In downtown Boise, Idaho, customers lined up outside a drugstore before it opened Friday morning and before long the road passed through the large drugstore. Pharmacies have been hit hard by staff shortages, both because staff are sick or have left completely.

Pharmacy technician Anecia Mascorro said that before the pandemic, the Sav-On pharmacy, where she worked all the time, had prescriptions for the next day. Now, it takes a little longer to fill the many orders that can be pouring in.

“The demand is crazy – not everyone gets their scripts fast enough, so they keep pushing us,” Mascorro said.

In Los Angeles, more than 800 police and firefighters were sidelined due to the virus on Thursday, inflicting barely more response time for ambulances and firefighters.

Los Angeles County Fire Department cars sit with a medical name Jan. 7 in Inglewood, California. Every now and then, firefighters transport sick people to hospital in fire pit engines due to limited staff amid an explosion of omicron-fueled coronavirus infections at an ambulance company that contracts for fireplace division with.

In New York, officers had to delay or cut back on trash and subway providers due to a virus-fueled staff hemorrhage.
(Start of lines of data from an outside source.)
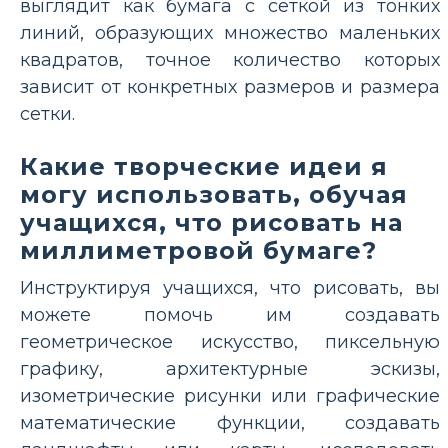
выглядит как бумага с сеткой из тонких
линий, образующих множество маленьких
квадратов, точное количество которых
зависит от конкретных размеров и размера
сетки.
Какие творческие идеи я
могу использовать, обучая
учащихся, что рисовать на
миллиметровой бумаге?
Инструктируя учащихся, что рисовать, вы
можете помочь им создавать
геометрическое искусство, пиксельную
графику, архитектурные эскизы,
изометрические рисунки или графические
математические функции, создавать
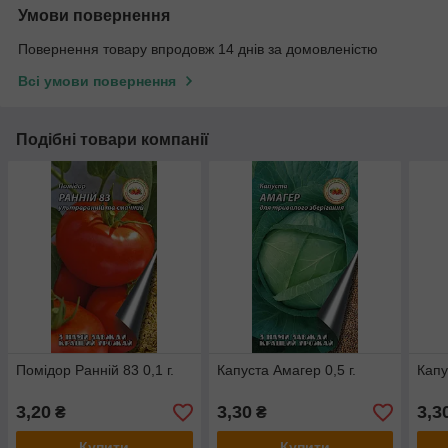
Умови повернення
Повернення товару впродовж 14 днів за домовленістю
Всі умови повернення
Подібні товари компанії
Помідор Ранній 83 0,1 г.
Капуста Амагер 0,5 г.
Капу
3,20
3,30
3,3
₴
₴
Купити
Купити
The Metropolitan Transportation Authority said about a fifth of metro operators and drivers – 1,300 people – were absent these days. Nearly a quarter of the city’s sanitation division staff fell ill on Thursday, Sanitation Commissioner Edward Grayson said.

“Everyone works 24/7, 12-hour shifts,” Grayson said.

The city’s home division has also adapted to a greater number of absences. Officials said on Thursday that 28% of EMS staff were sick, compared to around 8% to 10% on a traditional day. Twice as many firefighters as usual were also absent.

In contrast, the police division saw a drop in its disease rate over the previous week, officers said.

At Phoenix Sky Harbor International Airport, two checkpoints at the airport’s busiest terminal were closed due to insufficient numbers of Transportation Security Administration brokers confirmed for work, according to statements by officers from the airport and TSA.

Meanwhile, faculties from coast to coast have tried to maintain in-person teaching despite extensive coach absences. In Chicago, a tense standoff between the University District and the Academics Union over distance learning and COVID-19 safety protocols led to the cancellation of classes for the previous three days. In San Francisco, nearly 900 educators and assistants declared themselves sick Thursday.

In Hawaii, where public schools are located in one district of the state, 1,600 academics and staff were absent Wednesday due to illness or pre-arranged travel or departure. The state academics union criticized training officials for not preparing for the next vacuum. Osa Tui Jr., head of the Hawaii State Teachers Association, said counselors and security guards were forced to go “guard a classroom.”

“It’s very inappropriate,” Tui said at a briefing. “Having this model where there are so many teachers and the department says, ‘Send your kid’ to a classroom that doesn’t have a teacher, what’s the point? “

In New Haven, Connecticut, where many academics have gone out every day this week, directors have helped cover conference rooms. Some academics say they recognize this, however, it can be complicated for middle school students, including due to the physical and psychological stress they are already feeling from the pandemic.

“We have already been so tested. How far can the elastic stretch here? Asked Leslie Blatteau, president of the New Haven Federation of Teachers.

Kelleher reported from Honolulu. Tang reported from Phoenix. Associated Press editors Rebecca Boone in Boise, Idaho; Paul Davenport in Phoenix; Heather Hollingsworth in Mission, Kansas; Michelle L. Price, David Porter and Michael R. Sisak in New York; and Michael Melia in Hartford, Connecticut, contributed to this report.